The UNHCR and UN-Habitat have recently launched a new report assessing the Syrian refugee crisis in Lebanon by studying issues of housing, land and property. Entitled Housing, Land and Property Issues in Lebanon: Implications of the Syrian Refugee Crisis, the report is authored by lawyers Nizar Saghieh and Karim Nammour and Mona Fawaz, associate professor of urban studies and planning at the American University of Beirut, and is accessible through UNHCR’s “Syria Regional Refugee Response” sharing portal. The report is organized in five chapters: the first presents key findings and recommendations (and is available in Arabic), the second discusses the context of housing, land and property in Lebanon, the third examines access of Syrian refugees to shelter in Lebanon, while the fourth and fifth chapters focus on the case studies of Naba’a in Bourj Hammoud (Beirut) and Akkar in North Lebanon. The purpose of the study is “to inform humanitarian and government entities and help in designing policies, planning decisions and programs so as to ensure that refugees and vulnerable Lebanese families have access to safe, affordable and adequate shelter.” The report includes valuable maps, diagrams and quantitative information about housing, land and property in Lebanon.

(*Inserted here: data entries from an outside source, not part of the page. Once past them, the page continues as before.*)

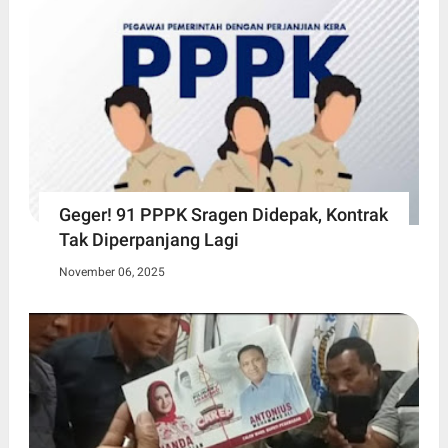
Geger! 91 PPPK Sragen Didepak, Kontrak
Tak Diperpanjang Lagi
November 06, 2025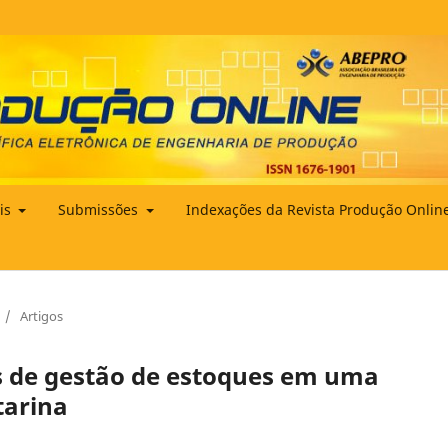
ais
Submissões
Indexações da Revista Produção Onlin
/
Artigos
as de gestão de estoques em uma
tarina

Below are excerpts from the report’s Introduction:
Lebanon hosts the highest number of Syrian refugees in the region. UNHCR estimates that over one million refuges currently in Lebanon, in addition to at least 50,000 Palestinaian Refugees from Syria (PRS). Most of this influx has occurred in the past year. In January 2013 the refugee population was less than 150,000, but grew almost six-fold during 2013. It is estimated today that one out of every five residents in Lebanon is a refugee. These refuges are distributed across the country, with the highest population concentrations in the Bekaa (35 percent), Beirut (25 percent) and North Lebanon (25 percent). Most of these refuges are settling in cities and peri-urban areas outside towns and villages, creating different challenges from those normally found in a rural context.

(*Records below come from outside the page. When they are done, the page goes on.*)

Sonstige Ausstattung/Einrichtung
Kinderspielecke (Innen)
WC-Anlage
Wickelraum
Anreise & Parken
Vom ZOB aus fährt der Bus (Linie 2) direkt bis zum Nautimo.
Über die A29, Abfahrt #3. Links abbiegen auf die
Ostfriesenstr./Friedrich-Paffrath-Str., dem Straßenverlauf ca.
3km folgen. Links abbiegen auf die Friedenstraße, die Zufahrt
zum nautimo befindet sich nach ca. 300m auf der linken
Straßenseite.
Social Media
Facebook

The Syrian refugees’ crisis has had a huge impact on Lebanon. At the onset of the crisis, host communities in Lebanon welcomed and supported many refugees, sometimes without asking for anything in return. However, as the crisis has become prolonged, supporting refugees has become an increasing burden on communities and public authorities alike. In the context of a weak central government and in the absence of a comprehensive national strategy to respond to the crisis, humanitarian actors have increased their cooperation with municipal authorities. In fact, municipalities have in many cases been the Government’s “first responders” to the refugee crisis. There are signs, however, that municipalities’ capacities are increasingly strained and that they are becoming more and more frustrated with the situation.

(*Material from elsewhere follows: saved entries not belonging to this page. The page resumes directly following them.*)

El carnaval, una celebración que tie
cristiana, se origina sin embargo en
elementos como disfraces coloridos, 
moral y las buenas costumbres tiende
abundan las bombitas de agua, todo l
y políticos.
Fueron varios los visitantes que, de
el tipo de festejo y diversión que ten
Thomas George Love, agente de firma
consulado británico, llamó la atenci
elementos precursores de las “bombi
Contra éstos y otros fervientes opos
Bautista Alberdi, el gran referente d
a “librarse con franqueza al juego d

The urgent need for basic shelter has pushed many Syrian refugees to live in poor conditions, frequently in spaces not designed as shelters. The situation is further exacerbated with the arrival of new refugees, reducing hence the availability of housing and increasing the risk of eviction. The presence of these refugees has also adverse consequences for host communities due to increased competition over affordable housing, the inadequacy of existing infrastructure and services, and competition over limited employment opportunities.
The key findings and recommendations are organized into five topics: shelter conditions and trends; housing markets; housing, land and property rights; settlement patterns and land use; and governance. The recommendations follow the same broad structure, but also include suggestions regarding potential pilot projects that combine several recommendations into an integrated program approach. In general the recommendations are organized to present shot-term measures first.